* _About this exercise_: The lines to be copied are those below that contain "down".

BEGIN Data shown

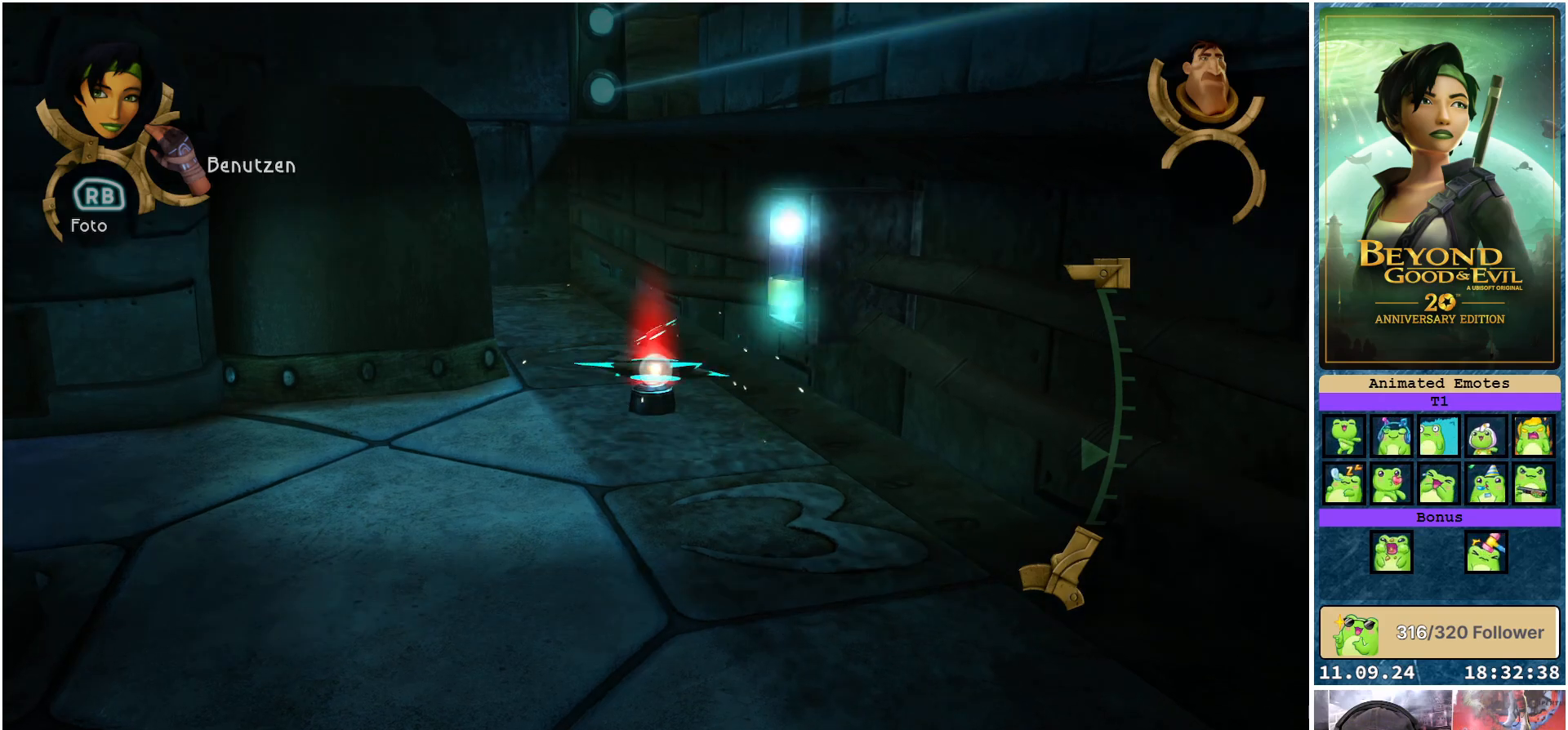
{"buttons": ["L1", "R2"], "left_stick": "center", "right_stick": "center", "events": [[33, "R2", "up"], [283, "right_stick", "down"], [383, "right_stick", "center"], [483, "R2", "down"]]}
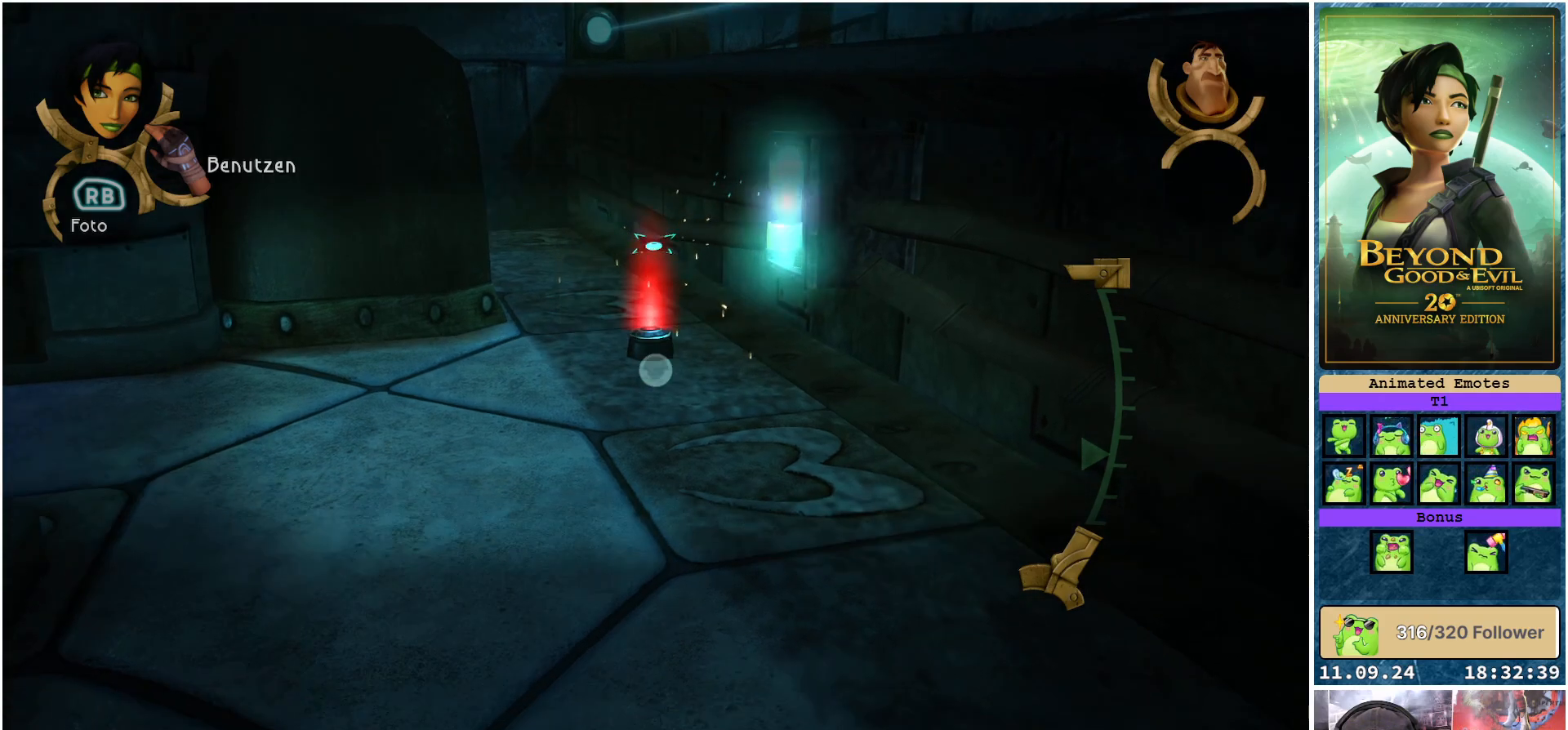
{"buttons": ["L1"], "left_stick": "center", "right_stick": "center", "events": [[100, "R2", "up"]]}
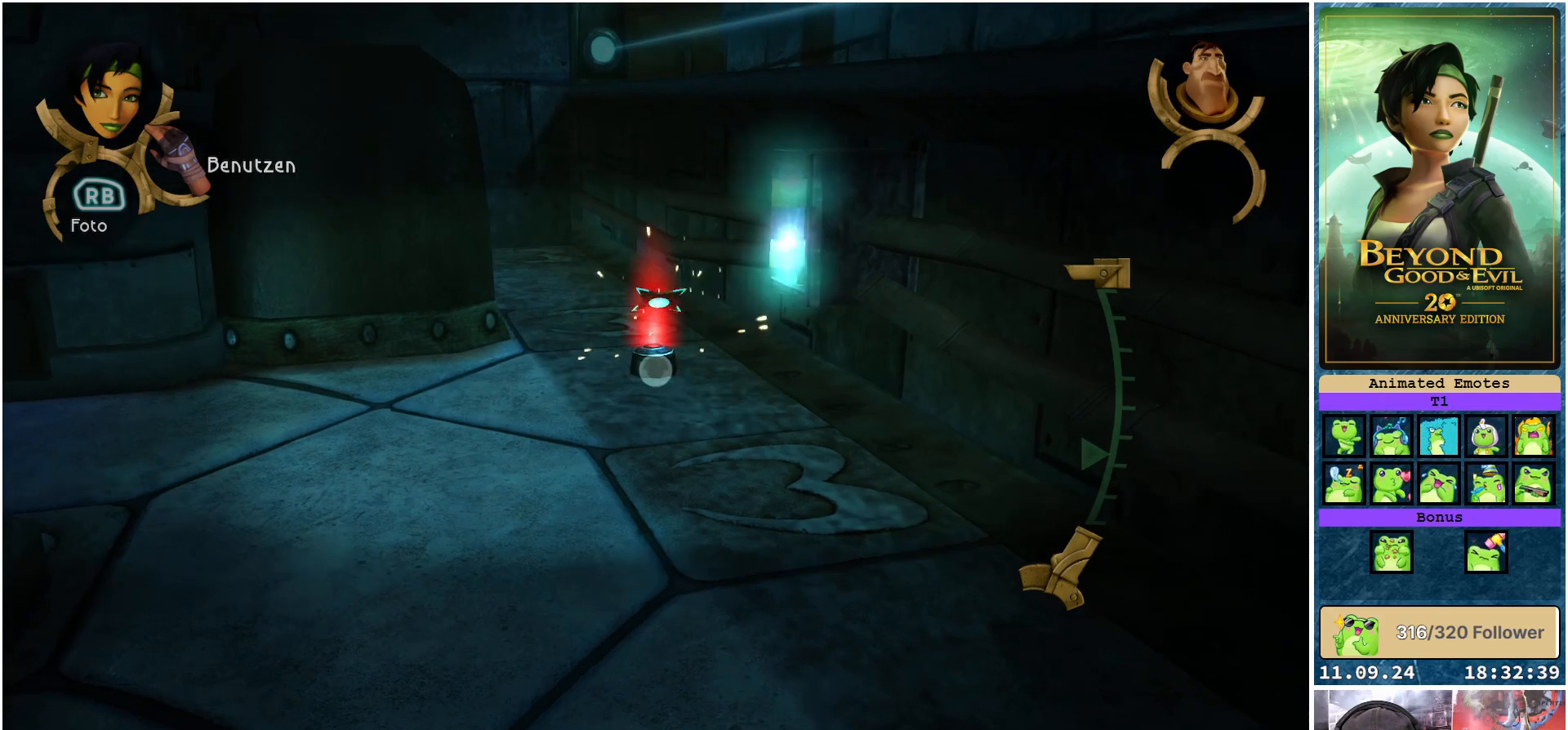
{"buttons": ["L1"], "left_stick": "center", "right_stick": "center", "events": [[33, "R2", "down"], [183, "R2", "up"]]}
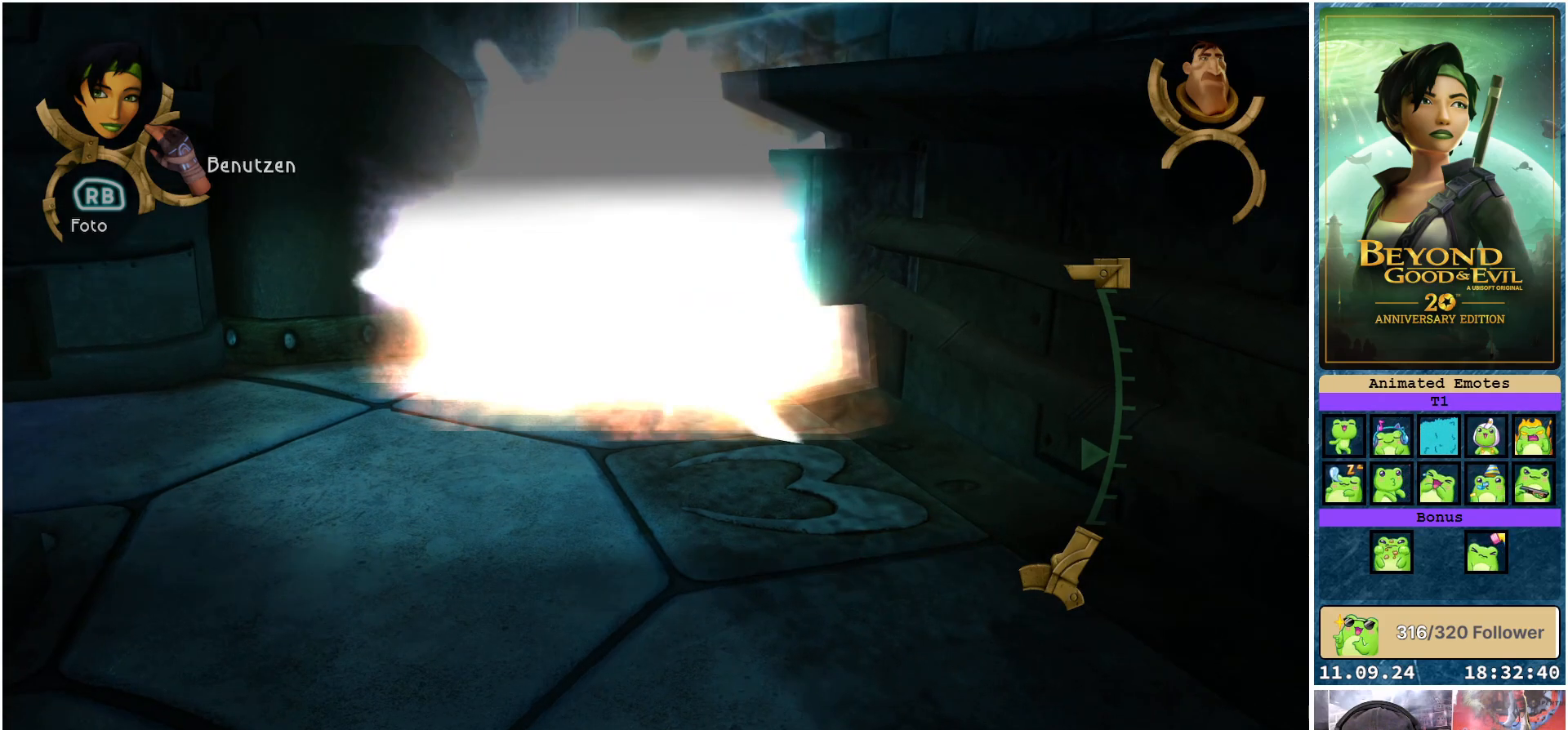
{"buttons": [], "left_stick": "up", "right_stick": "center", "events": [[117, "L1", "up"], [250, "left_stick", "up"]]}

END Data shown

* _Answer area_:
{"buttons": ["L1", "R2"], "left_stick": "center", "right_stick": "center", "events": [[33, "R2", "up"], [283, "right_stick", "down"], [383, "right_stick", "center"], [483, "R2", "down"]]}
{"buttons": ["L1"], "left_stick": "center", "right_stick": "center", "events": [[33, "R2", "down"], [183, "R2", "up"]]}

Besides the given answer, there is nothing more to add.